“Panta rei” recita una famosa frase di Eraclito. Tutto scorre. Tutto scorre, anche se non ce ne accorgiamo. Tutto scorre, anche se non lo vogliamo. Tutto scorre, anche se non lo decidiamo. Tutto scorre, anche quando, sulla schiena, ci carichiamo chili di zavorre, che ci accompagnano per un piccolo pezzo di percorso, o per una vita intera. Tutto scorre, anche quando a scorrere siamo proprio noi, anche quando a scivolare è la nostra stessa ombra, che ci portiamo dietro, da sempre.
Accogliere le mancanze è, forse, la sfida più complessa che siamo chiamati ad affrontare. Le nostre giornate ruotano attorno ad una frenesia continua. Molte cose le facciamo per abitudine, attraverso schemi mentali consolidati, difficili da disinnescare. Altre cose, d'improvviso, smettiamo di farle, senza nemmeno conoscere il motivo. Da bravi esseri umani, in linea con il principio dell'evoluzione della specie, ci siamo adattati ad un mondo che va veloce, e veloci sono diventati anche i nostri pensieri. L'illusione del multitasking ha creato tanti vuoti, che scambiamo per pieni. Ma, quando ci fermiamo a toccare questi vuoti, pensando siano pieni, ci rendiamo conto di quanto vuoti siano.
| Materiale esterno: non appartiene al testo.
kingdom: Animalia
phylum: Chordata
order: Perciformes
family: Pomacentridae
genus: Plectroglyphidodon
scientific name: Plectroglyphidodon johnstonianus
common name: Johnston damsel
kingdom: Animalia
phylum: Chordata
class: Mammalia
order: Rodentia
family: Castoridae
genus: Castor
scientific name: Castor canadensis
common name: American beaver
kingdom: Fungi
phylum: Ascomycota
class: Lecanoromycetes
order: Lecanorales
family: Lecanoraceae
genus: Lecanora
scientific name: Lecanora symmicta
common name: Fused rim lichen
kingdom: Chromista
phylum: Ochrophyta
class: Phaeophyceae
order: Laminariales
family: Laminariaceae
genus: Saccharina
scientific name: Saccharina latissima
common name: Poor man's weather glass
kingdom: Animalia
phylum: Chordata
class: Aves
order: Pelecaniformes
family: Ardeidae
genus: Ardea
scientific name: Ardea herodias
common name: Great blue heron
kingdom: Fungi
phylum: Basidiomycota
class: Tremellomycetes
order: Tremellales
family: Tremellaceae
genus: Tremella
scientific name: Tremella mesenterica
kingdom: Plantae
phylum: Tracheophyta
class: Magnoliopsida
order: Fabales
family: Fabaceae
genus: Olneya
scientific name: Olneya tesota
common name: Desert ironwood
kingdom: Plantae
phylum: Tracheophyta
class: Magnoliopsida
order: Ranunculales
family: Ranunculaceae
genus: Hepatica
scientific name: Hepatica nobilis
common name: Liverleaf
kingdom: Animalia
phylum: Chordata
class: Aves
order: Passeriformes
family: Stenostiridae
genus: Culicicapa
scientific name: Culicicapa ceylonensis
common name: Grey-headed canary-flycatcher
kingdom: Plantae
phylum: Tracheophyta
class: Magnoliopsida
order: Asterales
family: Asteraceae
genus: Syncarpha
Una mancanza è una mancanza, un vuoto che rimane vuoto. Una mancanza è un vuoto che rimane vuoto, anche se cerchiamo di non guardarlo. Una mancanza è un vuoto che rimane vuoto, anche se rivestiamo la sua superficie. Una mancanza è un vuoto che non va riempito, perché è l’essere vuoto che la rende tale. Una mancanza è un vuoto che ci ricorda quello che abbiamo vissuto, che circonda il nostro vissuto. Una mancanza è un vuoto che tratteggia il perimetro del nostro cuore, delle nostre emozioni, aspettando di essere visto. Perché, è solo se vediamo questi vuoti, è solo se ci tuffiamo in questi vuoti, che possiamo imparare a rimanere a galla, nonostante le mancanze.
Le mancanze sono un po’ come l’equilibrio: per ritrovarlo, dobbiamo perderlo, dobbiamo vivere quell'attimo di instabilità, per ritrovare un po’ di stabilità. D'altronde, anche il pianeta utilizza il terremoto per ritrovare il suo equilibrio. Un assestamento necessario tra le falde terrestri. Un assestamento che ci consente di continuare a poggiare, in modo sicuro, i nostri piedi sul terreno. Serve una giusta distanza tra noi e le mancanze, per essere in sintonia, per ritrovare la sintonia. Se siamo troppo vicini, rischiamo di bruciarci. Se siamo troppo lontani, rischiamo di lasciare indietro una parte di noi. È quello che insegna Icaro: se si vola troppo vicino al sole, la caduta è assicurata. Se si vola troppo vicino al sole, le ali, prima o poi, si sciolgono.
Una frase di una canzone di Mr. Rain recita:
Perché la vita non va mai secondo i piani.![]()
A volte, ci possiamo fare tutti i piani possibili, ma è la vita che li rovescia. È la vita che ci fa capire che non esiste piano più bello di quello che può essere cambiato, ampliato, vissuto. I piani sono metodo, schema, abitudine. La vita, invece, è quello che accade tra uno schema ed un altro, tra un'abitudine innata e una appresa. La vita è quell'attimo che passa prima di cambiare i piani, di dirottare la via. Quell'attimo che ci fa capire cosa conti davvero, cosa vogliamo portarci dietro nei nostri mille piani saltati.
L’essenza del divenire è proprio questa: cambiare, assecondando la vita, ascoltandola, accogliendola. Divenire significa saper lasciare andare, per fare spazio a quello che sarà. Divenire significa evolvere, crescere, trovare versioni alternative di sé, rimanendo sempre gli stessi. Perché, si può modificare la forma, ma il nucleo profondo di quello che siamo, continua ad essere, continua a vivere anche davanti ad un incessante divenire. E, se il divenire fa paura, è solo perché ci stiamo dimenticando la cosa più importante: ci evolviamo, ma sempre in compagnia di noi stessi.